On 7/12/07, Sean Donelan <[EMAIL PROTECTED]> wrote:
On Thu, 12 Jul 2007, micky coughes wrote: > I can see that *everybody* is missing the point on Peter's exercise. > Clearly this is to show to the telcos of the world that you can upgrade to a > native IP infrastructure and absorb the existing transport into the router > with a minimal effort. There was a post here from someone that was there > that explained how simple it was. This is HUGE! This has the potential to > completely disrupt telco transport dinosaur groups *and* reshape the > future. Taking it to his mom's house is just a poke in the telco eye, he is > making fun of them. This then begs the question why can they do it between > their facilities? If one guy can do it to a *house* it must not be that > hard. However, telcos with transport groups of 1000s can't pull this off, > this little project states volumes. Anyone can buy CRS-1 from Cisco. All you need is money.

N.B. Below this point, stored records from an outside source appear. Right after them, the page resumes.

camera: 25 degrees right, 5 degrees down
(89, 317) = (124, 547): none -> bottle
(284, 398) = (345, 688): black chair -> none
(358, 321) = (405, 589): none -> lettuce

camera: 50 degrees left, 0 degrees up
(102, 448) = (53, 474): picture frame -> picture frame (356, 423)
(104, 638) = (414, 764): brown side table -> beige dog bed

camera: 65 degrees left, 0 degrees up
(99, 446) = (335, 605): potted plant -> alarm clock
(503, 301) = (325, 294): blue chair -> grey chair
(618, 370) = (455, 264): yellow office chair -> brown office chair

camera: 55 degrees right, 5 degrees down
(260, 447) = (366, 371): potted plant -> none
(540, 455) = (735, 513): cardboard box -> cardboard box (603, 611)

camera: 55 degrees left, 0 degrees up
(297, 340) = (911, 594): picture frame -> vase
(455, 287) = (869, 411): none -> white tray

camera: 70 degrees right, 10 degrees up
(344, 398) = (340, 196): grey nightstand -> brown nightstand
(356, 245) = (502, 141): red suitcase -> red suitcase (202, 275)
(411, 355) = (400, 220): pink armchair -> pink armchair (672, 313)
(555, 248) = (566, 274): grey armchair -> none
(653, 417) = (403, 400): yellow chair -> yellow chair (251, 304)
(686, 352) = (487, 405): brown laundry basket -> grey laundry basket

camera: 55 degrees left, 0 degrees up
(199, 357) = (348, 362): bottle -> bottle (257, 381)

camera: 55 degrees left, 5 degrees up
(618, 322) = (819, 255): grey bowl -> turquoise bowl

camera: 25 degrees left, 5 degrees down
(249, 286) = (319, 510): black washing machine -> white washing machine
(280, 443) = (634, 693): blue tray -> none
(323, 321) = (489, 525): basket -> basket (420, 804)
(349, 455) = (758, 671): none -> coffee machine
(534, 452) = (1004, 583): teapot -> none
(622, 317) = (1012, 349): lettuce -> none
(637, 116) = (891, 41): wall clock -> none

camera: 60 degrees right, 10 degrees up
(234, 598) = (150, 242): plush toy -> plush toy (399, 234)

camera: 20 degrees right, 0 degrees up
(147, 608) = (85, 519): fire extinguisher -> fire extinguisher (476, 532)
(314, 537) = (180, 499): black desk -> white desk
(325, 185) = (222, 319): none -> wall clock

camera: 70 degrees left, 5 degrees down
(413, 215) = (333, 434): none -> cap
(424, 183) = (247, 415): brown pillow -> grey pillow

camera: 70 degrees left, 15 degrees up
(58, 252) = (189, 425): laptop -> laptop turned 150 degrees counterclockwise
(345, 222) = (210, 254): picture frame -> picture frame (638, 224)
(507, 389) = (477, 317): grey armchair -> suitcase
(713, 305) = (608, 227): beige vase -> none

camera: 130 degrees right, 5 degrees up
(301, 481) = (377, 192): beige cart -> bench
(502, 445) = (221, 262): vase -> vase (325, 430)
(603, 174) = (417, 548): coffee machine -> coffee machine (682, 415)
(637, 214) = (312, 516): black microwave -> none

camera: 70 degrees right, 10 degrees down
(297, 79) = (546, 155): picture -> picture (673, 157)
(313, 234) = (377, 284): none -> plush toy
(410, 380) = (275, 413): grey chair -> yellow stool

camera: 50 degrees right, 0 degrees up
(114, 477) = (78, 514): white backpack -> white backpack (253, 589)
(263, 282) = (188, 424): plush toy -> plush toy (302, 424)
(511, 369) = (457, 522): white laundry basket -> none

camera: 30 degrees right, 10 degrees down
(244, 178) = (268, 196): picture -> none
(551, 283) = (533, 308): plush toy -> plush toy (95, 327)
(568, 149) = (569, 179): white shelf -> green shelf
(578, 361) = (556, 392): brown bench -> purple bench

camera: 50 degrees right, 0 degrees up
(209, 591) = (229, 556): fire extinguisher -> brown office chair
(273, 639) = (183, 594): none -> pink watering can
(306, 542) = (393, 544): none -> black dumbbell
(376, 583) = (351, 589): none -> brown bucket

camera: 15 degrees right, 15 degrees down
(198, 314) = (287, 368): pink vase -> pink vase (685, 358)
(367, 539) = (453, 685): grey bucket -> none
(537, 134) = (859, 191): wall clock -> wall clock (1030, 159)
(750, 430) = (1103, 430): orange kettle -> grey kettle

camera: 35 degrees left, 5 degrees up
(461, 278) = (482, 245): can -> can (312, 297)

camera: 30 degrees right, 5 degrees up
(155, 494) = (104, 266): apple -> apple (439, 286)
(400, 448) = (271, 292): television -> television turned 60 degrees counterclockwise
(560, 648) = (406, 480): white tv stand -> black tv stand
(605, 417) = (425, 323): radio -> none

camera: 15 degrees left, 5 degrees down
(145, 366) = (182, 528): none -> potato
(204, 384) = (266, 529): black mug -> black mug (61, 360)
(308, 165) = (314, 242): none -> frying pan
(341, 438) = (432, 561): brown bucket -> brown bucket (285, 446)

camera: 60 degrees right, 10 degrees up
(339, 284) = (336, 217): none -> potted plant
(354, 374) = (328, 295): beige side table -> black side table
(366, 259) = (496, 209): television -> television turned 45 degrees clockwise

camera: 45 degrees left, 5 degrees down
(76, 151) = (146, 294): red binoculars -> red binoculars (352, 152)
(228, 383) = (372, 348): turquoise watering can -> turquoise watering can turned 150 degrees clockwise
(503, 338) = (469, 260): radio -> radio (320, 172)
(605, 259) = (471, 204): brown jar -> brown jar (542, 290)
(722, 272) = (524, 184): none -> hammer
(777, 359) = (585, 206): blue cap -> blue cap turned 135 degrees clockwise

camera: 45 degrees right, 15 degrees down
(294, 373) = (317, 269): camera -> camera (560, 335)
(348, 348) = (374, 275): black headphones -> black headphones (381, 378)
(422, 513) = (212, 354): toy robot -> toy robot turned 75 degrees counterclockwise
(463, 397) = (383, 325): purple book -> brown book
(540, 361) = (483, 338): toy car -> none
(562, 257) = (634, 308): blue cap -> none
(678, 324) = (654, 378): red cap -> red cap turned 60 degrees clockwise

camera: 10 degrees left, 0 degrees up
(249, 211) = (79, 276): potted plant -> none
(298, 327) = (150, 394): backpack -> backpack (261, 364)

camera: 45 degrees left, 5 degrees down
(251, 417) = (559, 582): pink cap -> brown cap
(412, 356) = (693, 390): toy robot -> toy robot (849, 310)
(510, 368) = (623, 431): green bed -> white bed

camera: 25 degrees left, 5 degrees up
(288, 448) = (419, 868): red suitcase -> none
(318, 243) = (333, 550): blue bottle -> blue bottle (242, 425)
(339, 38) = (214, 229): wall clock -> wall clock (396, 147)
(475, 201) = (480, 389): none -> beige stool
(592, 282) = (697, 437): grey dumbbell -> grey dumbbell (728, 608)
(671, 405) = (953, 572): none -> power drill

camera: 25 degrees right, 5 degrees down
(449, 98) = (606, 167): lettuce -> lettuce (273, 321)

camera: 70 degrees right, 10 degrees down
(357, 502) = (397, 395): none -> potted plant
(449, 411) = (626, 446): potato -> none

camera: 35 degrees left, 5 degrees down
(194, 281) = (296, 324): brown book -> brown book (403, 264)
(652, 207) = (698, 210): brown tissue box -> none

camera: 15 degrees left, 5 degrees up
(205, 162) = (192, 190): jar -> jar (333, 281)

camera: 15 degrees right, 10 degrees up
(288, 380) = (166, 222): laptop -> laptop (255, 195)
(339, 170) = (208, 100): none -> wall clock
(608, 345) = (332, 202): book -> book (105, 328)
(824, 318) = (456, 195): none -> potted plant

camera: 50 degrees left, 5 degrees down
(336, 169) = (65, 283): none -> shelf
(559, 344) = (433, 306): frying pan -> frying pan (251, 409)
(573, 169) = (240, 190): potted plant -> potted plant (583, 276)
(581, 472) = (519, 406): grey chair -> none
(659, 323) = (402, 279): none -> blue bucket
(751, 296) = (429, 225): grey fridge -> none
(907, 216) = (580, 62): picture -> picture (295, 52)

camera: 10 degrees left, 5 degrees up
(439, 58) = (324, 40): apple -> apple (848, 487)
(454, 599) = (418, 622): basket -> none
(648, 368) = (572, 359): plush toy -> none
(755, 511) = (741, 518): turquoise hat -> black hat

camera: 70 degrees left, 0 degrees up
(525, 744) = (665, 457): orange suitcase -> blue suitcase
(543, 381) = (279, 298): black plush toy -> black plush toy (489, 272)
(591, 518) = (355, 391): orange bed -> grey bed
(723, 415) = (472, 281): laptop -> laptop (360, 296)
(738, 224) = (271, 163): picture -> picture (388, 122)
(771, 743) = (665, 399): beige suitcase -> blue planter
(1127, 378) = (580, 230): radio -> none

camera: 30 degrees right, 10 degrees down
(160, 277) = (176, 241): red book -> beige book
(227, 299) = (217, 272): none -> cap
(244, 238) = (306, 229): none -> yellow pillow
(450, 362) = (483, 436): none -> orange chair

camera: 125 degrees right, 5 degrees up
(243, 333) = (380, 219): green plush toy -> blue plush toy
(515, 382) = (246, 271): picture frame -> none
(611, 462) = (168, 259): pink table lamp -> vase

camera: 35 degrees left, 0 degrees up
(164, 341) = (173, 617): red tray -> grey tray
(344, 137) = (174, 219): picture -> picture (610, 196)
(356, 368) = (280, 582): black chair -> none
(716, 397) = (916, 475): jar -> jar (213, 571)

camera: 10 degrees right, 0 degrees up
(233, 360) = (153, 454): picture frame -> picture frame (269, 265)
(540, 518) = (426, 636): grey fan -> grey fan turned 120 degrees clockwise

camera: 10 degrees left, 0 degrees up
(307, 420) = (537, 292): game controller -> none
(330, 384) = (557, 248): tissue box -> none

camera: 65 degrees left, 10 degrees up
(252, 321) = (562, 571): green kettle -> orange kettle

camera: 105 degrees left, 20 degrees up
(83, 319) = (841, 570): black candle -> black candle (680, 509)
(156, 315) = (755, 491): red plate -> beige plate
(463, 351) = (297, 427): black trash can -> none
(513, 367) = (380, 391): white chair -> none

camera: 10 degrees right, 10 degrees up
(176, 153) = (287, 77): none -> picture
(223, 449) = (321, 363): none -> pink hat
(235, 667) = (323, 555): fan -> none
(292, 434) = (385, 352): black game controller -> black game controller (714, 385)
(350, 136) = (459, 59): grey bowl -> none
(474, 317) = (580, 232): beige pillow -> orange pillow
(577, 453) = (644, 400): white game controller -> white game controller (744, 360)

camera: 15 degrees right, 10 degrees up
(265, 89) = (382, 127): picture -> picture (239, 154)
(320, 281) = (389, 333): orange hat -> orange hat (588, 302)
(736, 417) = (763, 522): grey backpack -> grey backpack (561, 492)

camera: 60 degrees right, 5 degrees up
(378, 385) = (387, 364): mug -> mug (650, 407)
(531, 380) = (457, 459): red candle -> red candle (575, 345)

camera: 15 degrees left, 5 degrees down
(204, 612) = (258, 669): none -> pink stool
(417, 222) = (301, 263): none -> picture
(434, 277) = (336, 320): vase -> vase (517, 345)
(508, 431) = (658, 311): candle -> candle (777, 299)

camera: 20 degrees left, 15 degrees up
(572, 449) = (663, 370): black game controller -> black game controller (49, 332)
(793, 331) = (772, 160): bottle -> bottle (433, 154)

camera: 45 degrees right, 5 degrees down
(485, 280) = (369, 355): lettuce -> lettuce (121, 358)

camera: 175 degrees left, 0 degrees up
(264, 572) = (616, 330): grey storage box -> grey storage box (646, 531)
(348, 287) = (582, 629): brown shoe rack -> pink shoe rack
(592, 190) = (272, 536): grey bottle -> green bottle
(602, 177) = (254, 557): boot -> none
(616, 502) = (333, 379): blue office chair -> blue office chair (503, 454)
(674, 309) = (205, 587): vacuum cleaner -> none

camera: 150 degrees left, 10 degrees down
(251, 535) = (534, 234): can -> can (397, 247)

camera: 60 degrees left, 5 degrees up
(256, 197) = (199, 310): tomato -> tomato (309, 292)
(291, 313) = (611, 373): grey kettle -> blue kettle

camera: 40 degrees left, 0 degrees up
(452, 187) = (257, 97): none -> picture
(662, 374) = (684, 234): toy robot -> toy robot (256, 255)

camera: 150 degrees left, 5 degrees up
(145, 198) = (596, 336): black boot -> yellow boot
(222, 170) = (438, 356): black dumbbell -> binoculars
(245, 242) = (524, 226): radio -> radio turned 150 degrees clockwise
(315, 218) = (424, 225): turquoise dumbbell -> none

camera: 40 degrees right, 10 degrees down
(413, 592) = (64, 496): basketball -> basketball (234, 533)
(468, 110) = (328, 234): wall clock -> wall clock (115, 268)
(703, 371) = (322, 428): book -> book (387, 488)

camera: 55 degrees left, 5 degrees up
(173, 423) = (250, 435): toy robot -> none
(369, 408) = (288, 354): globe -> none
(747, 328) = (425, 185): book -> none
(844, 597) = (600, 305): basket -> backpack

Busting out my handy dandy cisco configuration tool I can see that this is a very expensive CPE solution. This exercise cannot be about last mile delivery, thinking so is foolish. Given that and moving the technology to the core it becomes: Money + laying off thousands of worthless telco TDM transport people. The solution that is presented is to take an existing 10G transport DWDM network, remove transponders, replace with router gear instead of forklifting the end terminal systems. This is a viable model.
Why are you waiting for the telco's to do something?
I am waiting for them to go out of business so I can pick assets pennies on the dollar. Japan is spending over USD $30 Billion to bring 100Mbps to the most (but
not all) of their country. Verizon is spending about $23 Billion on FTTH to reach 18 million homes. CableLabs is hoping DOCSIS 3.0 will bring 400+ Mbps to the home without needing to replace the coax plant with fiber to the home.
You are confused and your argument is orthogonal. 40G home delivery is not currently an viable business model given the CPE cost. This is about upgrading your current transport from 10G to 40G with minimal cost and effort. For those that want 100G replace the handoff and incorporate the same or better modulation schemes. Welcome to the Bell 202 to Bell 212 upgrade. All you need is money. That is left as an simple exercise for the reader.
And to you obviously money is an infinite resource.